Gee I wonder which side of the argument I might be on, let's see...


Good day Moron,
            If I may let me add some perspective to your words around the abortion of a fetus marked with a “disability”.
            To begin, I agree with you the term “disability” can have a spectrum of meaning. Personally, I hate to harp on words, but I will say I despise the term. I like “differently abled” (and I realize how ridiculously liberal and PC that may sound, but hear me out). As someone with cerebral palsy on my right side I have personal experience with what it means to have a “disability”. In reality, because my CP predominately affects my right hand, I can do most anything any person can do, I just may have to perform the task differently or it may take longer. This does not impact my quality of life. In much the same way this applies to many people with “disabilities”, those individuals simply need to approach a task or problem in an alternative way in order to accomplish things. For instance, I would have you Google “Jim Abbott” – he was a Major League Baseball player born without a right arm. Merely watch a video of him pitching a no hitter game and you will see what I mean more clearly.

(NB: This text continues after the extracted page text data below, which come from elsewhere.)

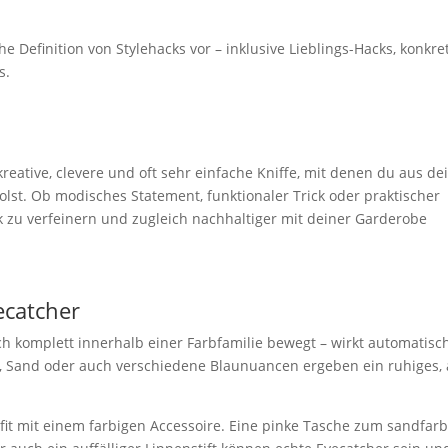
che Definition von Stylehacks vor – inklusive Lieblings-Hacks, konkre
s.
reative, clevere und oft sehr einfache Kniffe, mit denen du aus de
t. Ob modisches Statement, funktionaler Trick oder praktischer
ook zu verfeinern und zugleich nachhaltiger mit deiner Garderobe
ecatcher
ich komplett innerhalb einer Farbfamilie bewegt – wirkt automatisc
ge, Sand oder auch verschiedene Blaunuancen ergeben ein ruhiges,
tfit mit einem farbigen Accessoire. Eine pinke Tasche zum sandfar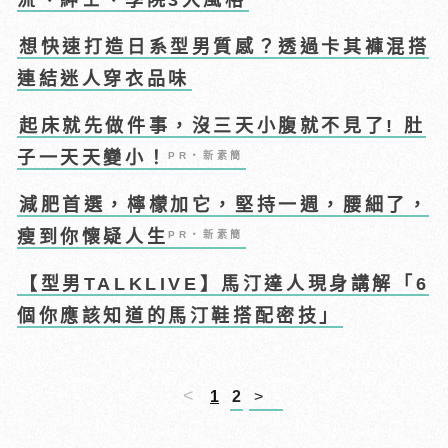
想快速打造日系型男質感？透過卡其褲混搭
連結迷人穿衣品味
起床就先做件事，沒三天小腹就不見了! 肚
子一天天變小！
PR・新素簡
減肥首選，檸檬加它，堅持一週，腰細了，
瘦到你懷疑人生
PR・新素簡
【型男TALKLIVE】馬汀達人現身講解「6
個你應該知道的馬汀鞋搭配密技」
<
1
2
>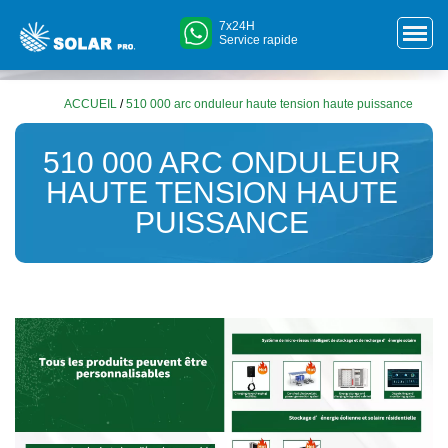
7x24H
Service rapide
ACCUEIL
/
510 000 arc onduleur haute tension haute puissance
510 000 ARC ONDULEUR
HAUTE TENSION HAUTE
PUISSANCE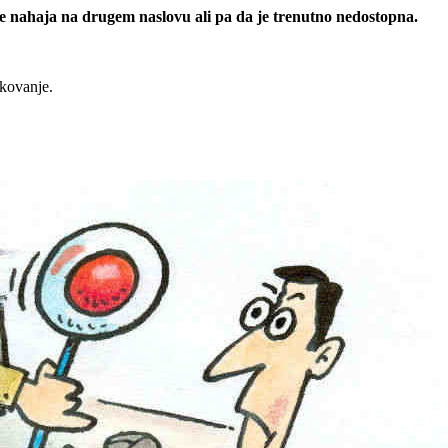
 se nahaja na drugem naslovu ali pa da je trenutno nedostopna.
rkovanje.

            Which leads me to my next point: Much the same as the term “disability”, so too can the phrase “quality of life” take on a variety of meanings. Even those with what onlookers might call “severe disabilities” can in fact be happy, content and enjoy life. Case in point; my work in a group home for the Division of Developmental Disabilities showed me that a fourteen year old boy who was blind, had cerebral palsy, was autistic and even confined to a wheelchair can enjoy life. How do I know this? Because I saw the way his face would light up when he heard music. By the way; B.B. King was one of his favorites.

            Doctors are fallible; likewise mothers and fathers are just as prone to off judgment, misinformation and mistakes. Who is to say what one’s threshold for quality of life should be in order that they may be allowed to exist?